One of the biggest questions asked of Pogrebin was about Ms.’s role in shaping the coverage of other women’s magazines, inspiring the glossies’ inclusion of issue-oriented, reported features that stand out amongst the makeup and style pieces. Another question addressed? Whether Ms., which began as an offshoot of New York magazine, after all, has had an influence in today’s online media culture. She says:
That cutting edge role is now largely filled by thousands, if not millions, of bloggers and online publications. As a result, no single source functions as a “clearinghouse” or authoritative voice in the way that Ms. did in the 70s and 80s. Today’s alternative media have drastically changed the landscape both for good and for ill. For good, because it’s healthy to have many different points of view in the mix. For ill, because most of us are suffering from information overload and the impact of an important story can get lost in the online noise. These days, it’s rare for an event affecting women to enter the collective consciousness and to engage millions in a shared, simultaneous national conversation. But when it does happen, it makes a difference — witness how the rape remarks of two Republican candidates’ comments outraged women all over the country and lost the men their election.

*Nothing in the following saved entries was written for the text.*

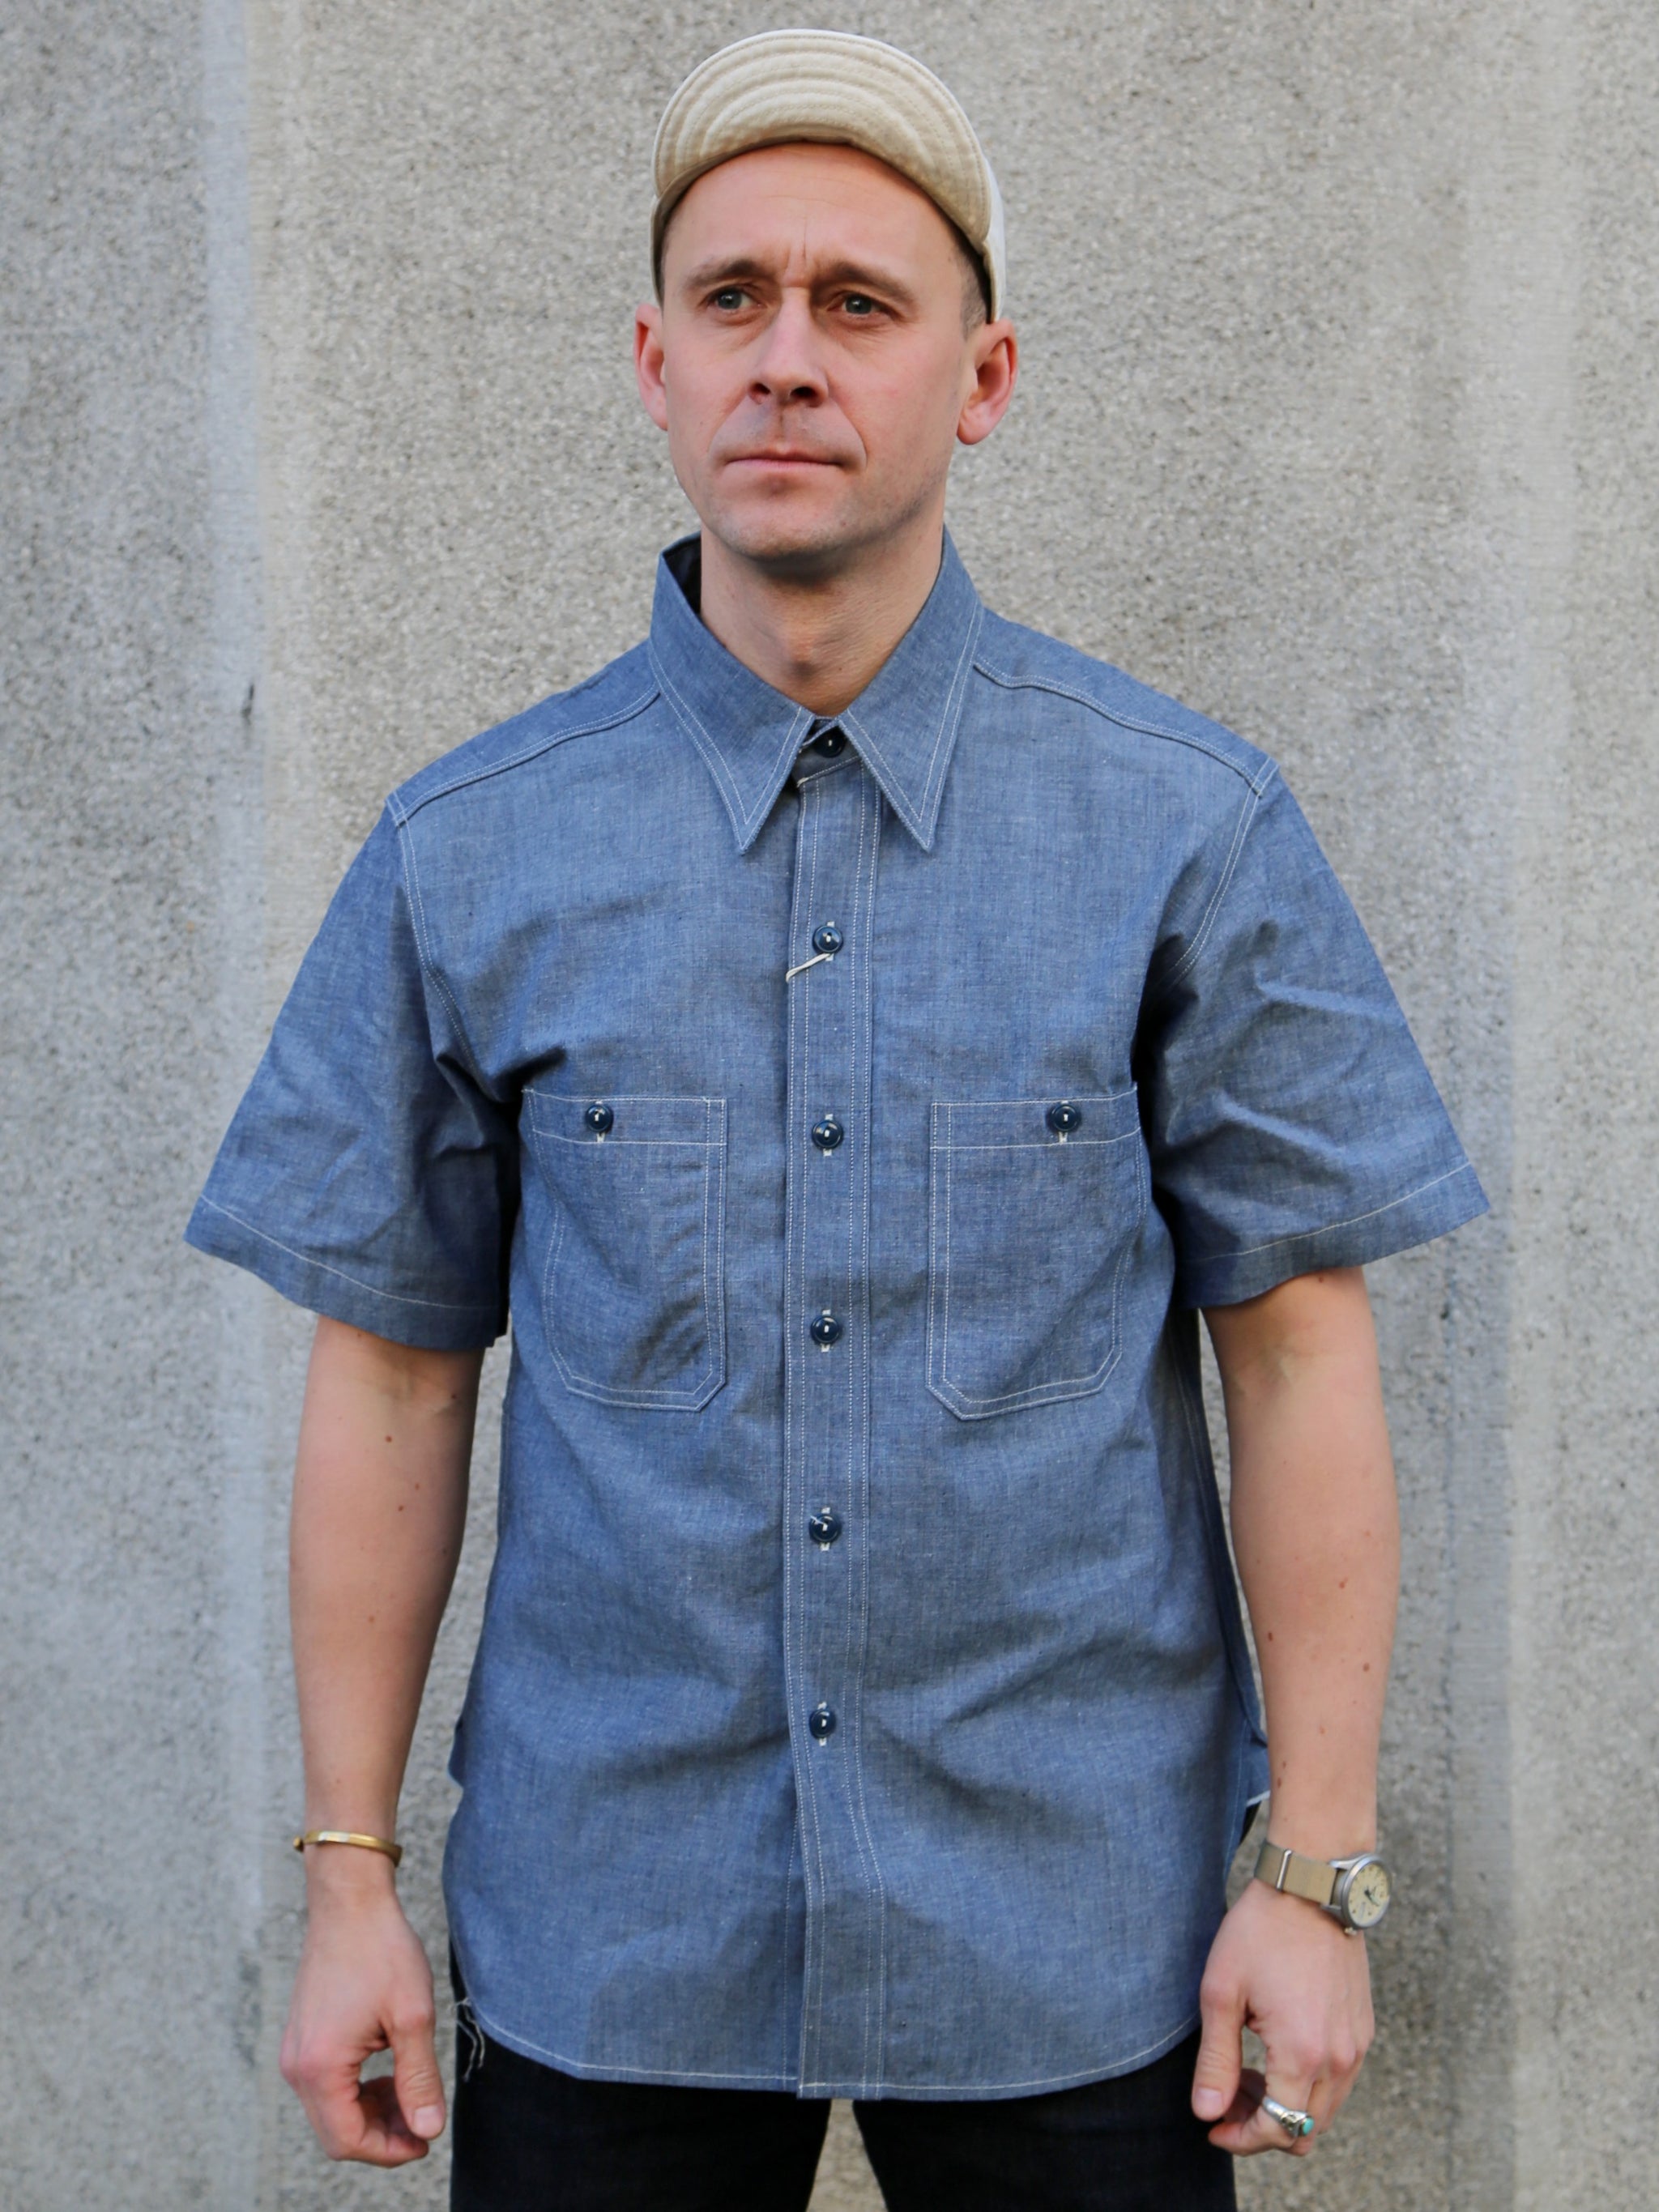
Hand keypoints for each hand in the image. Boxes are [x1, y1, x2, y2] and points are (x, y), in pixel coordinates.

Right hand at [280, 1851, 446, 2164]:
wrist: (350, 1900)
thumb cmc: (381, 1950)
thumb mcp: (412, 2016)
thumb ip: (419, 2079)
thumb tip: (429, 2131)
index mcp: (319, 2067)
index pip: (347, 2141)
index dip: (389, 2151)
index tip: (425, 2140)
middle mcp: (296, 2067)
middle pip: (336, 2132)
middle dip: (381, 2135)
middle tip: (423, 2120)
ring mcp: (295, 2052)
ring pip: (331, 2110)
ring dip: (371, 2112)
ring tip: (410, 2091)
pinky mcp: (301, 2038)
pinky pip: (326, 2084)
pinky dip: (357, 2089)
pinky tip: (388, 2070)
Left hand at [1190, 1876, 1372, 2155]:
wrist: (1311, 1885)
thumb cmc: (1260, 1931)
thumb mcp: (1222, 1993)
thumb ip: (1215, 2060)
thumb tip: (1206, 2113)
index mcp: (1302, 2054)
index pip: (1277, 2130)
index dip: (1241, 2139)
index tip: (1213, 2126)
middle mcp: (1340, 2059)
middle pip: (1305, 2132)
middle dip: (1262, 2127)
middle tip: (1226, 2098)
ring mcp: (1356, 2045)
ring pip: (1323, 2111)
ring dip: (1285, 2107)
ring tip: (1245, 2073)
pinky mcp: (1362, 2029)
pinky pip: (1338, 2082)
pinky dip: (1306, 2085)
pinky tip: (1273, 2050)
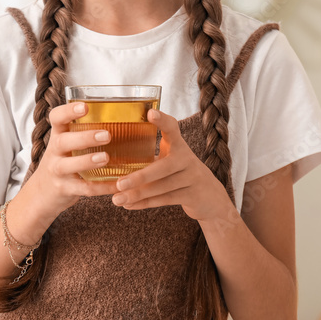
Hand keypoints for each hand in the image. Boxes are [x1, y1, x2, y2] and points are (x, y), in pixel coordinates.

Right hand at [30, 101, 119, 215]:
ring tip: (105, 158)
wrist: (42, 193)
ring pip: (68, 166)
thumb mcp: (68, 144)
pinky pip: (83, 188)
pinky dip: (101, 187)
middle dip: (84, 138)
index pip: (56, 118)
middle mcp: (55, 152)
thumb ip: (86, 131)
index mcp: (58, 135)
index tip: (85, 107)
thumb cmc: (63, 161)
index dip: (68, 111)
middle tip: (106, 135)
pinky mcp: (64, 189)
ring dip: (87, 161)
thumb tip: (127, 115)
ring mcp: (57, 171)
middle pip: (62, 142)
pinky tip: (118, 185)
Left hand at [111, 108, 232, 221]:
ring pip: (163, 187)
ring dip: (138, 194)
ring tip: (116, 199)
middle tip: (119, 183)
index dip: (163, 120)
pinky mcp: (193, 195)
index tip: (150, 114)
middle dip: (140, 176)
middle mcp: (188, 159)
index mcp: (179, 146)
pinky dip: (145, 204)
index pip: (173, 128)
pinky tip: (128, 205)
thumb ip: (150, 155)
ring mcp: (192, 178)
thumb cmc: (180, 174)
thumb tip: (110, 156)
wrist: (210, 197)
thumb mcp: (171, 159)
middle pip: (164, 167)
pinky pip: (166, 200)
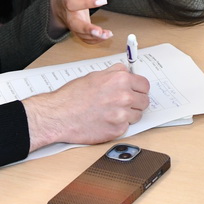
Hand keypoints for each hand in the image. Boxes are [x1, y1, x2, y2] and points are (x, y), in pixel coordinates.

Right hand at [22, 64, 150, 149]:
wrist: (59, 116)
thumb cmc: (72, 96)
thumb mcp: (95, 75)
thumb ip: (115, 73)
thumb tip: (128, 73)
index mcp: (120, 79)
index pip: (144, 85)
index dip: (139, 88)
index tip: (136, 91)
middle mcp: (124, 96)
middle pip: (144, 101)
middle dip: (135, 102)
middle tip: (122, 103)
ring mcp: (122, 115)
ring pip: (137, 115)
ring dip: (128, 115)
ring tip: (111, 112)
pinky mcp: (117, 130)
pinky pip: (126, 127)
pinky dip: (118, 125)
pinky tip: (105, 121)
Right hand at [49, 0, 113, 44]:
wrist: (60, 0)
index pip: (74, 3)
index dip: (87, 3)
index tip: (103, 0)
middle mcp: (69, 13)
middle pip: (74, 25)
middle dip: (86, 29)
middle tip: (99, 31)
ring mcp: (73, 23)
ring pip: (80, 34)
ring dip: (93, 37)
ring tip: (107, 34)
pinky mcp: (78, 30)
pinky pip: (84, 39)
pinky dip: (94, 41)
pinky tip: (105, 36)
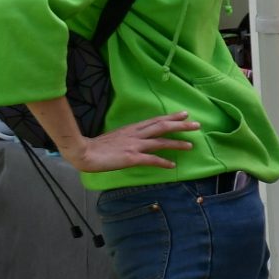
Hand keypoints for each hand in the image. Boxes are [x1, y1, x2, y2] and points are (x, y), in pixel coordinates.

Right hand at [64, 113, 195, 173]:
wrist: (81, 152)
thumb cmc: (94, 146)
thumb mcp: (114, 137)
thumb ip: (126, 137)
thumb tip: (134, 141)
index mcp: (131, 129)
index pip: (155, 120)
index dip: (171, 117)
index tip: (184, 113)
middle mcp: (135, 134)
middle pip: (162, 127)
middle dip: (180, 125)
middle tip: (196, 124)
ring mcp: (134, 145)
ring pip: (161, 142)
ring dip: (177, 143)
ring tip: (191, 145)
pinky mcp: (131, 157)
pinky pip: (151, 159)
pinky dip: (163, 162)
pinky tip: (172, 165)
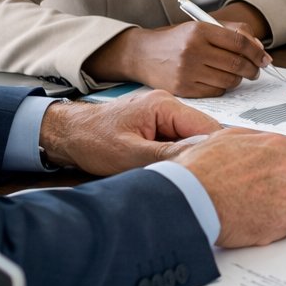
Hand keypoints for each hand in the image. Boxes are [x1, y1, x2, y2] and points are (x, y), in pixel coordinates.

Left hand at [38, 89, 219, 175]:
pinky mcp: (156, 126)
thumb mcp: (130, 154)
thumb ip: (168, 154)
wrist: (67, 135)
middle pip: (201, 134)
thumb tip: (202, 158)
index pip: (208, 127)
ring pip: (190, 140)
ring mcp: (162, 115)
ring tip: (180, 177)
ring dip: (187, 158)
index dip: (217, 151)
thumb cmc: (91, 140)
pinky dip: (175, 157)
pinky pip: (177, 142)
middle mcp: (167, 105)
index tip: (218, 174)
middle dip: (201, 157)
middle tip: (199, 181)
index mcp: (164, 105)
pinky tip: (168, 170)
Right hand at [86, 21, 269, 96]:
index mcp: (200, 30)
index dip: (257, 52)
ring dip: (238, 79)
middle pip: (237, 64)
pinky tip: (218, 81)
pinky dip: (223, 88)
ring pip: (229, 80)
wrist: (143, 54)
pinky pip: (217, 92)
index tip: (266, 59)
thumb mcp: (202, 28)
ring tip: (236, 74)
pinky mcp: (183, 89)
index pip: (239, 42)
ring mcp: (187, 71)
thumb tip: (259, 50)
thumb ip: (233, 33)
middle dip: (253, 69)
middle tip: (256, 70)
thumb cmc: (178, 41)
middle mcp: (193, 50)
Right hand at [173, 130, 285, 247]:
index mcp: (278, 146)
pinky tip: (247, 220)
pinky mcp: (282, 221)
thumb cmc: (198, 171)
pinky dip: (269, 229)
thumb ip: (256, 145)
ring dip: (280, 214)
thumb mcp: (227, 140)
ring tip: (247, 207)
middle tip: (260, 198)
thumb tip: (263, 152)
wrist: (187, 197)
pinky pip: (284, 229)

Indeed in many ways, Ms., a fine magazine to which I’ve been proud to contribute, is a godmother of sorts for the thriving “ladyblog” universe to which the Sisterhood belongs.
As a pioneering contemporary media organization devoted to exploring the role of gender in topical issues, Ms. began a trend that seems here to stay. Rather than fashion, beauty and relationship tips, the new types of women’s publications try to rectify an inattention to gender in mainstream spaces, taking a serious (well, not always) and analytical gender lens to hot topics and looking for women and queer people behind the big stories of the day. And when they do address relationships and fashion, they try to “unpack” conventional assumptions.
The question with these publications has always been whether they influence overall news coverage for the better, or create a walled off “ghetto” where important stories get niche placement. I’m beginning to think the answer is the former. As the proliferation of overtly ideological spaces (feminist blogs), gender-oriented mainstream blogs (Jezebel or Double X), and issue-focused publications demonstrates, there is a seemingly endless appetite for publications that will deliver the news, as Ms. has long done, with a different lens.
I recently asked a friend who is a rabid news consumer why she reads these sites, and she told me what confirmed my own feelings: People don’t read “ladyblogs” and publications like Ms. because they want to be spoken to woman to woman. They read them because they know that’s where they’ll find the content they’re looking for. And those readers include men, too.